I have some very good processing software but getting it into the box in the first place is not easy, your examples Mel are OK but no serious underground shots.
 

The Old Ruminator

Well-known member
I will be honest Bograt I bought a slide scanner for ?100 and the cave images were crap. I lost my temper and threw it against the wall. Very Kindly " Sid " of the MCRA offered to scan nearly 700 of my slides and put them on disc. All my old struff here originate from that. I do find though that nearly all of it has to go through Photoshop to improve the image. Relying only on the scan is not enough. Peter Glanvill has two scanners now and seems to be getting along OK. Getting the colour balance from a faded image is the most difficult part.Slides do deteriorate as certain colours go.
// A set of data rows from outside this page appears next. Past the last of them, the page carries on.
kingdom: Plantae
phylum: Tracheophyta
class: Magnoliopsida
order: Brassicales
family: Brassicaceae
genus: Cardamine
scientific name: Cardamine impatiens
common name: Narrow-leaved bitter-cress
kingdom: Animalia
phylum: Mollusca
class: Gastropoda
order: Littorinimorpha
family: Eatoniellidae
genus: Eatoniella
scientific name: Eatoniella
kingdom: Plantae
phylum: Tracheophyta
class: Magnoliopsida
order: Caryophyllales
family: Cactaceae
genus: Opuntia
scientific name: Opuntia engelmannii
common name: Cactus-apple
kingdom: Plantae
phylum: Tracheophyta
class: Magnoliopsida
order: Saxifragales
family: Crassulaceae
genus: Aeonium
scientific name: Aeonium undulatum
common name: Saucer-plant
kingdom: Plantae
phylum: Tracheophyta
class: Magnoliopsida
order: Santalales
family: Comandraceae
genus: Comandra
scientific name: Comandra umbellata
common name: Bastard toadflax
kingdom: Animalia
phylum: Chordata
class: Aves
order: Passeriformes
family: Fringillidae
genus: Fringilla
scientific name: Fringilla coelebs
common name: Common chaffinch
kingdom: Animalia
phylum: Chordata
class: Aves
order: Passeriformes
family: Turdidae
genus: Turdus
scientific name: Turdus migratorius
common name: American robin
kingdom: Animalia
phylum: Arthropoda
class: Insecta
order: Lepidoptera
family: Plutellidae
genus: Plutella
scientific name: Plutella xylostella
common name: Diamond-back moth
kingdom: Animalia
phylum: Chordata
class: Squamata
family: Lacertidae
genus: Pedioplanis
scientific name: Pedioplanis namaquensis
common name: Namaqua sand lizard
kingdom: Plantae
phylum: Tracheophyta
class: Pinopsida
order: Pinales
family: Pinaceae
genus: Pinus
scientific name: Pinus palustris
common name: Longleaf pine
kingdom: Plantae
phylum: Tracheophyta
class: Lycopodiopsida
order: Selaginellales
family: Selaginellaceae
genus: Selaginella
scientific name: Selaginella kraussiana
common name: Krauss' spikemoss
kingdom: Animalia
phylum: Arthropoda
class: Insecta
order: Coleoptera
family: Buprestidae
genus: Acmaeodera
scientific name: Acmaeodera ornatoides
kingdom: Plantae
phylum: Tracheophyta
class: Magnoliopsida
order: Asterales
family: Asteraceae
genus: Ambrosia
The teky folk can explain that. Pete Rose has a huge treasure trove of early slides. I went to see him this week and retrieved five boxes for either Peter Glanvill or Sid to scan. The vast collection is in a bit of a pickle and to be honest I lost the will to sort them all out. Will concentrate on the five boxes I have as there are nice ones of me in there. There are many online services for slide scanning that work out at about 35p per slide. Of course you have to pay postage and worry about them getting lost.
 

The Old Ruminator

Well-known member
In Photoshop I use Crop, Clone and Adjust Smart Fix the most. The latter is good for scanned slides as you can get exposure and colour balance sorted to a general degree quite quickly. For some reason I find that the edit to improve sharpness rarely works well with caving shots though its great for the shipping images I upload to Wrecksite. As with any photo imaging save the original and work on a copy.
 

The Old Ruminator

Well-known member
Agen Allwedd. Main Passage at Southern Stream.



Getting the big stuff was quite easy with bulb flash on brief time. We used the big PF5 bulbs for this and to make the flashgun work in the dark I had a bit of meccano screwed to it to make a contact to fire.

Today's stuff is technically so much more proficient but takes longer to set up. Personally I dont much care for the super wide distorted images that seem to be in favour.

Daren Cilau. Apocalypse Way.



Jigsaw Passage Daren Cilau.



Pete in the foreground using the same flash to get a different image. We rarely used tripods so there was often a double image or wobbly light syndrome. All rejected back then but could be corrected now in Photoshop.
 

mrodoc

Well-known member
I am using a Minolta Dimage Elite 500 bought on Ebay. They have stopped making slide scanners so I bought a second one as I have thousands of pics to get through. I scan at a high resolution although OK manipulable quality at about 6 Mb per shot. A cheap Ion scanner I bought only gives I MB images and is not good for quality. You can use software with the scanner but I have found best to post process shots. It's great for getting scratch tramlines and water marks out plus fungi on old slides. I am rescanning some as the quality of scanners has improved and so has my experience.
 

bograt

Active member
Thanks for the info OR & MRODOC, I'm toying with the idea of using the old bellows slide copier on a DSLR when I can afford one. :-\
 

mrodoc

Well-known member
I have one in my attic if you want it. It will fit any SLR with the appropriate adapter. Never thought of trying that but I used to be disappointed with the slide duplicates I made that way even with slide duplicating film which has a lower contrast. Biggest problem was getting the colour balance right and I never mastered it.
 

TheBitterEnd

Well-known member
I know "night school" courses as was have changed a lot over the last few years but our local adult education centre used to run a digital imaging course that gave access to a decent quality slide scanner. These days the cost of the course may be equal to the cost of buying your own scanner but it could be worth enquiring.